La ricorrente era stata vittima, nel luglio del 2005, di aggressione e violenza sessuale, ex art. 609-bis e 609-ter, comma 1, n. 2), cod. pen., perpetrata a suoi danni da un uomo che poi era stato condannato, in via definitiva, alla pena di cinque anni di reclusione, oltre che al pagamento di una provvisionale di 25mila euro in favore della parte civile costituita, alla quale era stato, pertanto, riconosciuto il diritto a conseguire il risarcimento dei danni subiti. La vittima però non aveva mai ottenuto nulla, non essendo andati a buon fine, dopo la notifica di atto di precetto al condannato per portare ad esecuzione la statuizione civile di condanna, i tentativi di pignoramento, a più riprese compiuti nei suoi confronti. Di qui la decisione di adire il Tribunale torinese affinché fosse affermata la responsabilità civile della Presidenza del Consiglio dei ministri in relazione alla tardiva e, comunque, non adeguata attuazione della Direttiva unionale.

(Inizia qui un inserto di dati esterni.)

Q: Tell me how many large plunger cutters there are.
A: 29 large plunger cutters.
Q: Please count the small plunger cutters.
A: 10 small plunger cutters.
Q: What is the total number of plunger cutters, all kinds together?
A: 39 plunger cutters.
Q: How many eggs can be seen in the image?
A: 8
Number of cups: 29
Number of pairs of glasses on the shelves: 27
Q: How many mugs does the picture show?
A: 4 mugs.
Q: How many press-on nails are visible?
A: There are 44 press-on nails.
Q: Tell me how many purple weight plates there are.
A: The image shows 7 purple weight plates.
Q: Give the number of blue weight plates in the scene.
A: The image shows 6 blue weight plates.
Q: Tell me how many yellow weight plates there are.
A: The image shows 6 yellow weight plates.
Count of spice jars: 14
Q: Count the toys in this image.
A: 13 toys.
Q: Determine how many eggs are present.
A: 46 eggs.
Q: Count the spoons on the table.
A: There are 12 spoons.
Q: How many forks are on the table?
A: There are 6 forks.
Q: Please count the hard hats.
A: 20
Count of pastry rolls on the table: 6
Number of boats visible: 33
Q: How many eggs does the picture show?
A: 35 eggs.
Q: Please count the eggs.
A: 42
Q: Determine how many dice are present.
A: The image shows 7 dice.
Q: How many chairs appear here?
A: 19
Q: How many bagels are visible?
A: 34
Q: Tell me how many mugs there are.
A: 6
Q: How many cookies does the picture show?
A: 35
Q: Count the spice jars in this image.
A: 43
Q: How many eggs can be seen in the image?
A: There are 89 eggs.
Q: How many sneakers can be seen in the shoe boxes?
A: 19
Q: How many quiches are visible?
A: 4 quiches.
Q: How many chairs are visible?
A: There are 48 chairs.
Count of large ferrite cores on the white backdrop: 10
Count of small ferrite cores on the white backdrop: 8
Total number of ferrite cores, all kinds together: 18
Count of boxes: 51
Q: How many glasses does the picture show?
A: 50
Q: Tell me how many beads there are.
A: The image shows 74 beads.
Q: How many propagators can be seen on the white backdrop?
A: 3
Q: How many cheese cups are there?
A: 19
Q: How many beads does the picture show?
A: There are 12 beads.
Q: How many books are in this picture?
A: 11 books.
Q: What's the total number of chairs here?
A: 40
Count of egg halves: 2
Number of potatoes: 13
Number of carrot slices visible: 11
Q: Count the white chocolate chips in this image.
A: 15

I giudici tuttavia, con sentenza del 2016, avevano rigettato la domanda sul presupposto, da un lato, che la Direttiva dovesse trovare applicazione con riferimento ai soli reati commessi in uno Stato diverso da quello di residenza della vittima; dall’altro, che, anche a ritenere diversamente, la violazione addebitabile allo Stato italiano per la mancata attuazione della direttiva sarebbe stata priva del carattere “grave e manifesto”, necessario per riconoscerne la responsabilità.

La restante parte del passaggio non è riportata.